* [HOW TO COMPLETE THIS TASK]: The expected output is an exact copy of the lines from the one containing "firearm and ammunition.…" to the final line below, minus any pictures.

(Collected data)
● ● ●

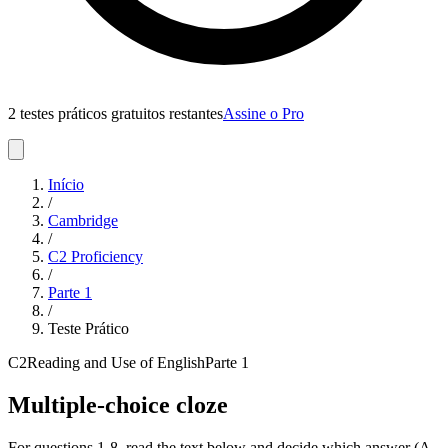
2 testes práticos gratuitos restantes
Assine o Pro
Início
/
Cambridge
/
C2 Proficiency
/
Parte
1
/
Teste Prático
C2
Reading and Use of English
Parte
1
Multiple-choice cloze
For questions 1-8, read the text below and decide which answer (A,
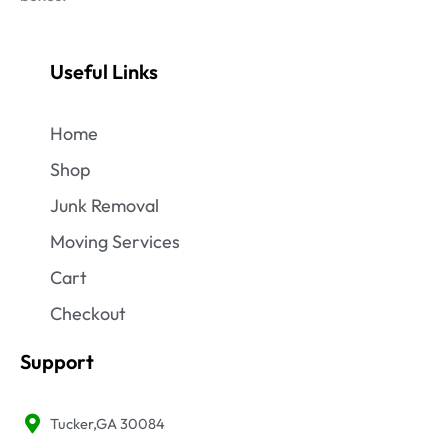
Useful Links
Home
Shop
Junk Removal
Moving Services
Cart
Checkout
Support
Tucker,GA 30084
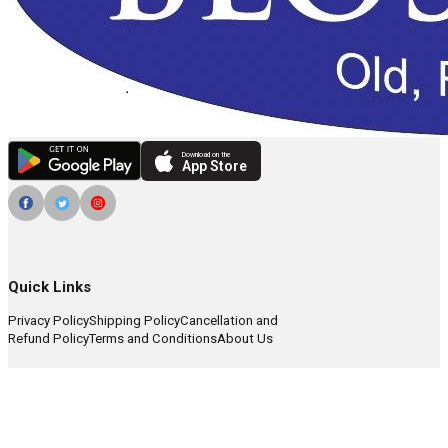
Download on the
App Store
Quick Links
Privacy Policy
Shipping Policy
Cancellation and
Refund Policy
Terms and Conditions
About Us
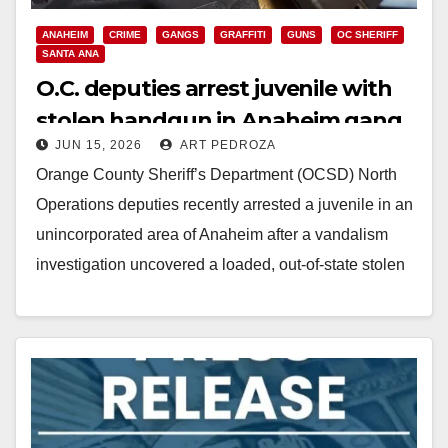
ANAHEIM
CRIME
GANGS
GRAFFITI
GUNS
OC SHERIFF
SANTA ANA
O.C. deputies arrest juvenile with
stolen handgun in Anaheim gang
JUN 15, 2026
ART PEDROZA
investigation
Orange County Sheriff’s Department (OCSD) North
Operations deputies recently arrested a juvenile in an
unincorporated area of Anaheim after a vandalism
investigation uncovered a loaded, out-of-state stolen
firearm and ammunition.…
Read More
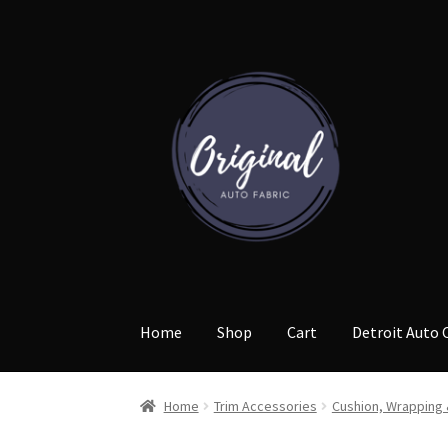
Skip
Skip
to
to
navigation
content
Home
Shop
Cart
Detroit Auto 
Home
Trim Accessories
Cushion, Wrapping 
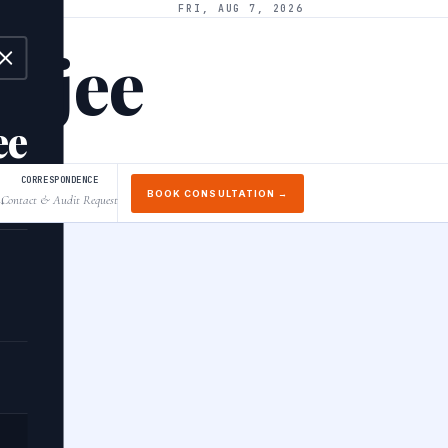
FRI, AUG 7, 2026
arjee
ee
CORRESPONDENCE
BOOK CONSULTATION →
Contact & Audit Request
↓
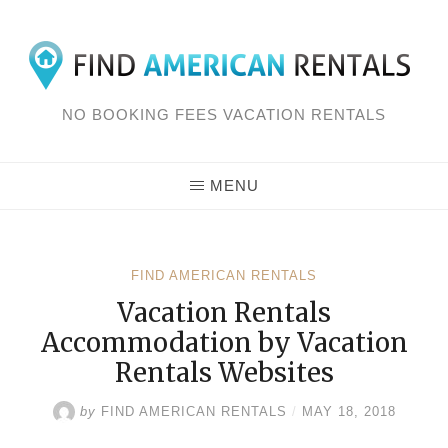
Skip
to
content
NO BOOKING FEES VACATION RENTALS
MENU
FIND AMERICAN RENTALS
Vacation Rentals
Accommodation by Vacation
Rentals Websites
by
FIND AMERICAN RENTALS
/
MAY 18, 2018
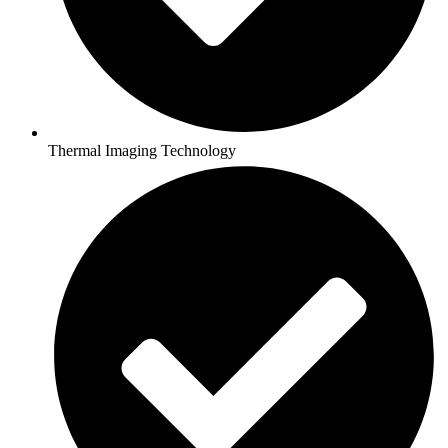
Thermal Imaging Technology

● ● ●

* [RESPONSE AREA]:
firearm and ammunition.…
Read More
Skip
Skip
to
to
navigation
content
Home
Shop
Cart
Detroit Auto 
Home
Trim Accessories
Cushion, Wrapping 
FRI, AUG 7, 2026
arjee
ee
CORRESPONDENCE
BOOK CONSULTATION →
Contact & Audit Request
↓
Skip
to
content
NO BOOKING FEES VACATION RENTALS
MENU
FIND AMERICAN RENTALS
Vacation Rentals
Accommodation by Vacation
Rentals Websites
by
FIND AMERICAN RENTALS
/
MAY 18, 2018
Thermal Imaging Technology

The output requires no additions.